WHAT THIS TASK INVOLVES>
Write out, please, each line from the one containing "06:30: 0.583 -> 0.555" to the final line of the data, both included, exactly and without pictures.

EXTRACTED MATERIAL>
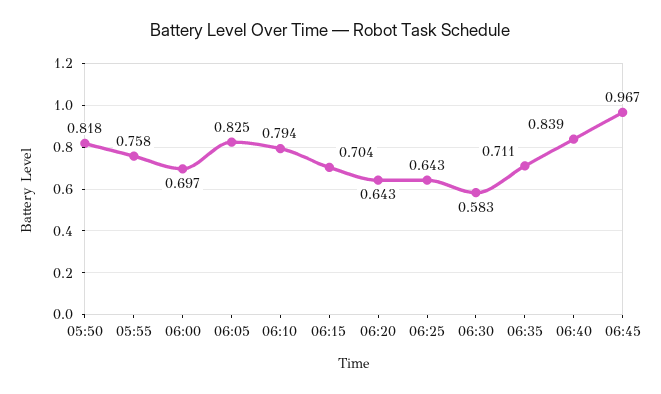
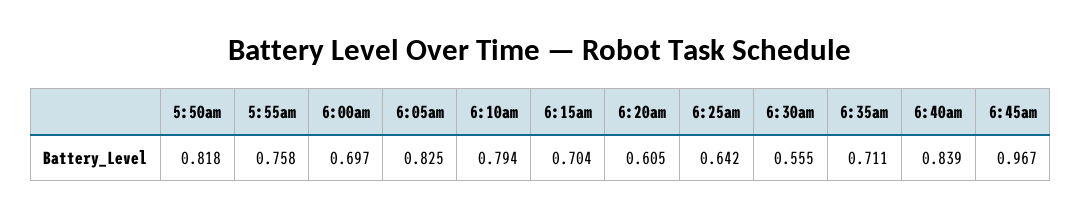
06:20: 0.643 -> 0.605
06:25: 0.643 -> 0.642
06:30: 0.583 -> 0.555

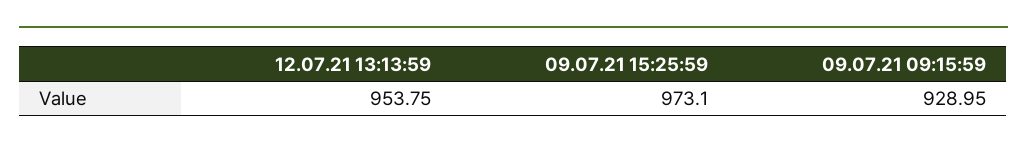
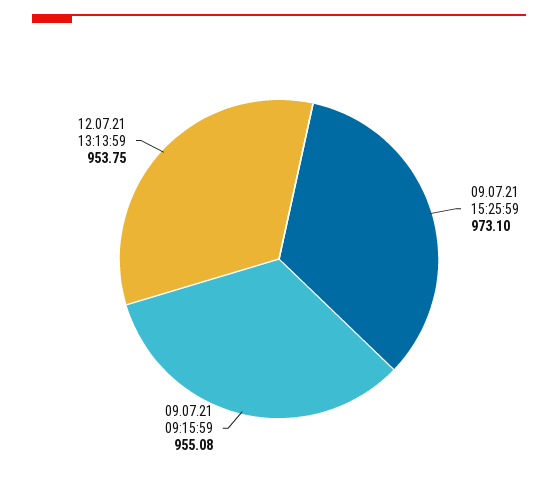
09.07.21 09:15:59: 928.95 -> 955.08

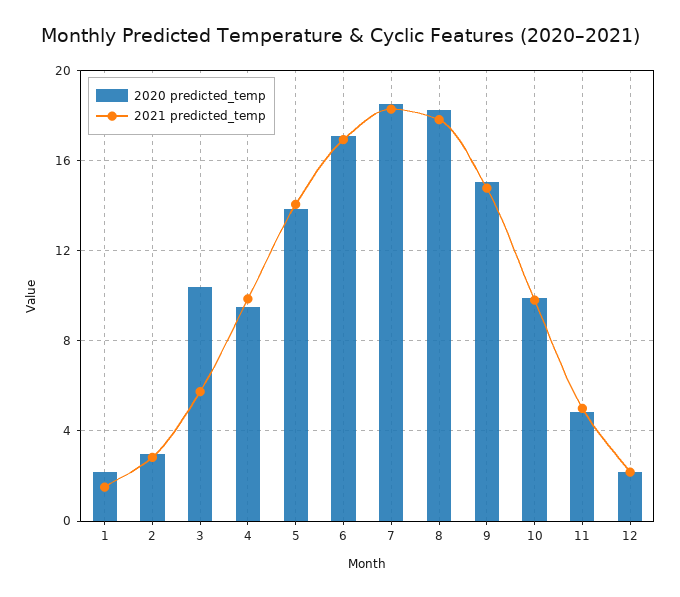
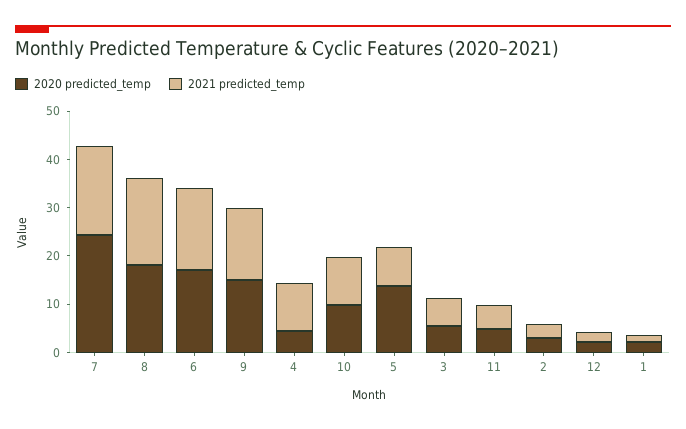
2020 predicted_temp, 3: 10.5 -> 6
2020 predicted_temp, 4: 9.5 -> 4
2021 predicted_temp, 5: 14 -> 8
2020 predicted_temp, 7: 18.5 -> 24

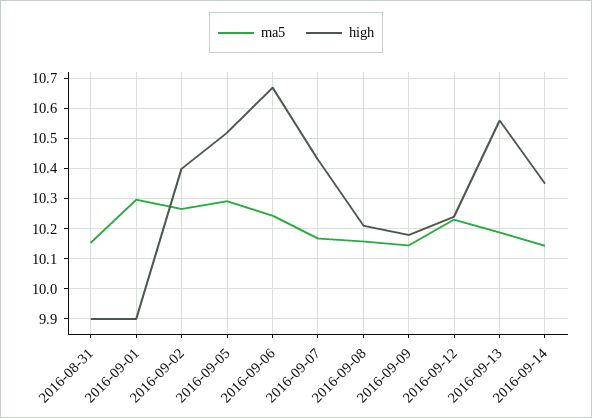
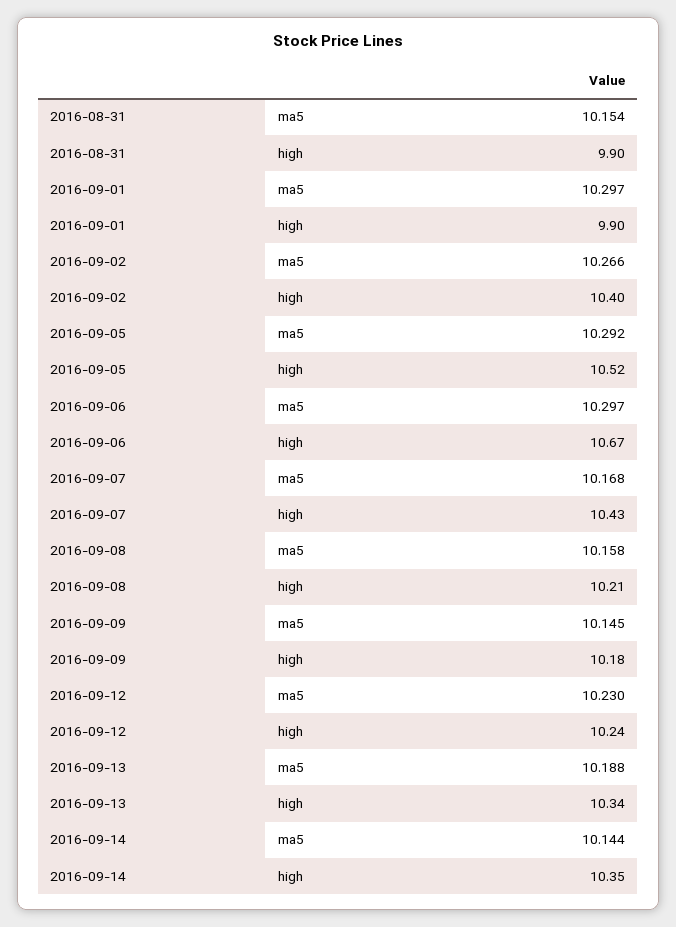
ma5, 2016-09-06: 10.24 -> 10.297
high, 2016-09-13: 10.56 -> 10.34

ANSWER FOR THIS EXERCISE>
06:30: 0.583 -> 0.555

09.07.21 09:15:59: 928.95 -> 955.08

2020 predicted_temp, 3: 10.5 -> 6
2020 predicted_temp, 4: 9.5 -> 4
2021 predicted_temp, 5: 14 -> 8
2020 predicted_temp, 7: 18.5 -> 24

ma5, 2016-09-06: 10.24 -> 10.297
high, 2016-09-13: 10.56 -> 10.34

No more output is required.